Their daily rendition of All Things Bright and Beautiful – a hymn written just a few miles away – was postponed because Mrs Jennings had decided they would sing it before they went home when she planned to wish her pupils a safe and enjoyable holiday.

Just before 9.15am they heard a strange rumbling noise. One teacher said it was probably thunder. In fact a 30ft wave of coal, mud and water was heading for the school. Already it had engulfed a farm cottage in its path, killing all the occupants.

Survivor Gaynor Minett, an eight-year-old at the school, remembered four years later:

"It was a tremendous rumbling sound and all the school went dead. You could hear a pin drop. Everyone was petrified, afraid to move. Everyone just froze in their seats.

"I just managed to get up and I reached the end of my desk when the sound got louder and nearer, until I could see the black out of the window. I can't remember any more but I woke up to find that a horrible nightmare had just begun in front of my eyes."

The slurry had piled up 25 feet (7.6m) against the school, smashing its way through the building, filling the classrooms.

Hours later, one of the first journalists on the scene was a reporter from the local Merthyr Express. He wrote:

"Men, women and children were tearing away the debris in an effort to reach the trapped children. As the men shovelled debris from spade to spade, children’s books appeared. An odd cap was seen. A broken doll.

"Mothers gathered around the school steps, some weeping, some silent, some shaking their heads in disbelief.

"Teams of men and boys worked in long rows from the school building, handing buckets of slurry from the classrooms."

By the next day, the Merthyr Express reported, on each side of the school mechanical shovels and bulldozers gouged the debris out. An endless line of lorries carried it away.

The report continued: "At regular intervals everything would come to a halt – the roar of heavy machinery, the shouts, the scraping of shovels. Not a murmur would be heard among the thousand workers. Time stood still. And rescuers listened tensely for the slightest sound from the wreckage – for a cry, a moan, a movement – anything which would give hope to the mothers and fathers."

Everybody wanted to do something. Hundreds of people from other villages drove to Aberfan to try and help with the rescue. It was futile; the untrained rescuers merely got in the way of the trained rescue teams.

Nobody was rescued alive after 11am on the day of the disaster and it was nearly a week before all the bodies were recovered.
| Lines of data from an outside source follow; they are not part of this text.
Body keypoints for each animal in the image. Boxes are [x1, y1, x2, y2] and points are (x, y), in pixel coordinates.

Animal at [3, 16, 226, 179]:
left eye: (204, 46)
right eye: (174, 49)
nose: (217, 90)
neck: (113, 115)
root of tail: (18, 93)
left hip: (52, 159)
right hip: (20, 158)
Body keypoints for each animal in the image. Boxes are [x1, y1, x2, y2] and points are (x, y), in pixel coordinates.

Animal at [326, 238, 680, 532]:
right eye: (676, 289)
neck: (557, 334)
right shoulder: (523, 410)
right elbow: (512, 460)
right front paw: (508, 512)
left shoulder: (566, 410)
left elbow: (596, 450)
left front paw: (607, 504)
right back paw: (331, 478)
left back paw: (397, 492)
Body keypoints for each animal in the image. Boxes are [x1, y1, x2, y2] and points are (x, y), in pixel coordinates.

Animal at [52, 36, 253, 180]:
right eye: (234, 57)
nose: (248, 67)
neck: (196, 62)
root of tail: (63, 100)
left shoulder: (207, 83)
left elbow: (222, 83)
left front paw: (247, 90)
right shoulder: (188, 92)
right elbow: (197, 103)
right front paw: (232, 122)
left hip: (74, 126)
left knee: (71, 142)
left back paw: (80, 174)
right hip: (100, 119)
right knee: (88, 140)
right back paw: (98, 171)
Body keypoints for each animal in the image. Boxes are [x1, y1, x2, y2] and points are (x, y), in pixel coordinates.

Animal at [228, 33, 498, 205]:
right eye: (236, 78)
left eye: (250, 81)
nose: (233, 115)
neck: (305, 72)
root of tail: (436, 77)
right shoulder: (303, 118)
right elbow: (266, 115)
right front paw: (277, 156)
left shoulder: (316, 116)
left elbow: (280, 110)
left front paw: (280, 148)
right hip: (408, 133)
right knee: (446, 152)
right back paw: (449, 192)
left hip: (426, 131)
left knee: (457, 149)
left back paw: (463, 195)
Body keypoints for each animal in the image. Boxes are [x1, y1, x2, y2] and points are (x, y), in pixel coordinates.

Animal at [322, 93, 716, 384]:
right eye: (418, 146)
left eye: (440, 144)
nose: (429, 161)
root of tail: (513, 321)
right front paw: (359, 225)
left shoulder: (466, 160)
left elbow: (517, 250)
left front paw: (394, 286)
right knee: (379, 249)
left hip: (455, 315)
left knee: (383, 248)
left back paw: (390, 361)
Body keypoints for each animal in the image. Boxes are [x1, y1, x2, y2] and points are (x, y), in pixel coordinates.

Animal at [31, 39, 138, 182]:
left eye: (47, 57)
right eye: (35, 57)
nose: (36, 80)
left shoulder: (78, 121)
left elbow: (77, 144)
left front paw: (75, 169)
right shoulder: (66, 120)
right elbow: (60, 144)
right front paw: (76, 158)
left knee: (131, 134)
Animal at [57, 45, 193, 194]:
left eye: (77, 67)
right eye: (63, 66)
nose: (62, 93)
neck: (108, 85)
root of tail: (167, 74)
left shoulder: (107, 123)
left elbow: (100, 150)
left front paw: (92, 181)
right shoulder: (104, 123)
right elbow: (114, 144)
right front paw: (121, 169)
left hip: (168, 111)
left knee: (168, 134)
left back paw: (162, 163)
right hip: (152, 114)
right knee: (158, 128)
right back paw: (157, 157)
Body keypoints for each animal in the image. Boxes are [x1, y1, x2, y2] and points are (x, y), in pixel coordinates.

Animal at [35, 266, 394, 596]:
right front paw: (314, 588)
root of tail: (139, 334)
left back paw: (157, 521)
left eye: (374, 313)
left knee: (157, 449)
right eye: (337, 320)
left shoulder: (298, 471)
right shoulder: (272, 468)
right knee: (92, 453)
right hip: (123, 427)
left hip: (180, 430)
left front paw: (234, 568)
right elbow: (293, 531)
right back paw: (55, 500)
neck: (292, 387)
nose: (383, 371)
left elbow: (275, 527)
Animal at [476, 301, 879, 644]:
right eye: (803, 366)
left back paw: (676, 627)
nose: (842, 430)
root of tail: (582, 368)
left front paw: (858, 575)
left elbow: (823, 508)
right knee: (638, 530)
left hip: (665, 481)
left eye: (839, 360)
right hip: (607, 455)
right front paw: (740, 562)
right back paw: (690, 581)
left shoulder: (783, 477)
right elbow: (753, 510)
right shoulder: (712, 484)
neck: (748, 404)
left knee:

They included the head teacher Mrs Jennings and her deputy, David Beynon. "He was clutching five children in his arms as if he had been protecting them," a rescuer said.
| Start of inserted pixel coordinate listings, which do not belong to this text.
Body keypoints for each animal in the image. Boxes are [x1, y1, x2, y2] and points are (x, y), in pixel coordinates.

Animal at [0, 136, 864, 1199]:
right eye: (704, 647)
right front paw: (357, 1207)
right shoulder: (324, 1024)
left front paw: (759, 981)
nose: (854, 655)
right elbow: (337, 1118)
Just 25 pupils at Pantglas survived. The final death toll came to 116 children and 28 adults, including five teachers.

At the time of the disaster, there were about 100,000 miners in south Wales, an area which relied heavily on the coal and steel industries. Today there are just a few hundred miners left.

Most of the pits – like Merthyr Vale colliery, which produced the Aberfan slag heap – have been "landscaped". One has been turned into a museum.

The site of Pantglas Junior school has been turned into a memorial garden, overlooked by carefully maintained white arches, one for each of the 116 children who were killed by the avalanche and who were buried here in a mass grave.